_Directive:_ Return every line of the entries below that contains the string "pixels".

>>>>>

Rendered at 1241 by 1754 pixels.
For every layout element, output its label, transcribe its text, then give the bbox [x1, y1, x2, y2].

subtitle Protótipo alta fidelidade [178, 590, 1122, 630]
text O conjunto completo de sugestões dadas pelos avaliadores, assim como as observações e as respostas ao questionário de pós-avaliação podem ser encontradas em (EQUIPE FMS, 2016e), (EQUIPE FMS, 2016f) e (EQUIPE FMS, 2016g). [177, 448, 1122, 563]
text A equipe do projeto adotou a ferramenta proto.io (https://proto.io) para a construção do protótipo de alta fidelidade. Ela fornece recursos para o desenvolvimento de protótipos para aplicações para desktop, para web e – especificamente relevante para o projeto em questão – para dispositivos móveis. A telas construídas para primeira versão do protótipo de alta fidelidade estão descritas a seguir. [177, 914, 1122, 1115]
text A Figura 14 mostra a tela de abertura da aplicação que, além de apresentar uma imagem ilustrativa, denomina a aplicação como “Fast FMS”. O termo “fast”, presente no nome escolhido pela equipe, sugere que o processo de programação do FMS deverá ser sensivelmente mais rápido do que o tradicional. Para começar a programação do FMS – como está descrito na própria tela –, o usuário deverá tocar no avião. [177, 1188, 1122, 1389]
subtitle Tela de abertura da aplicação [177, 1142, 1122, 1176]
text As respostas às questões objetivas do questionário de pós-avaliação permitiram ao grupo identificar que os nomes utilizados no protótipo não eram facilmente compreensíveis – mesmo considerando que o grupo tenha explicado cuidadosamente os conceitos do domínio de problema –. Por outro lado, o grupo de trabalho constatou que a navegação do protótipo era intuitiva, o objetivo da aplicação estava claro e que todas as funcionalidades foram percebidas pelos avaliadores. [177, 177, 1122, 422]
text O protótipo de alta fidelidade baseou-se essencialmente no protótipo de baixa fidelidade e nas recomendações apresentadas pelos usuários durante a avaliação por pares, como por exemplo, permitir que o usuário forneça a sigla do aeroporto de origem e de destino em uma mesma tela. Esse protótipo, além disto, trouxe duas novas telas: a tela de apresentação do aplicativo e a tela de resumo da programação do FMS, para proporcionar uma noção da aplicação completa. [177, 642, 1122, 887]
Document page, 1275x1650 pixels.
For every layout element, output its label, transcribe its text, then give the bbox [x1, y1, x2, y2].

<<<<<

_Final result:_
Rendered at 1241 by 1754 pixels.
Document page, 1275x1650 pixels.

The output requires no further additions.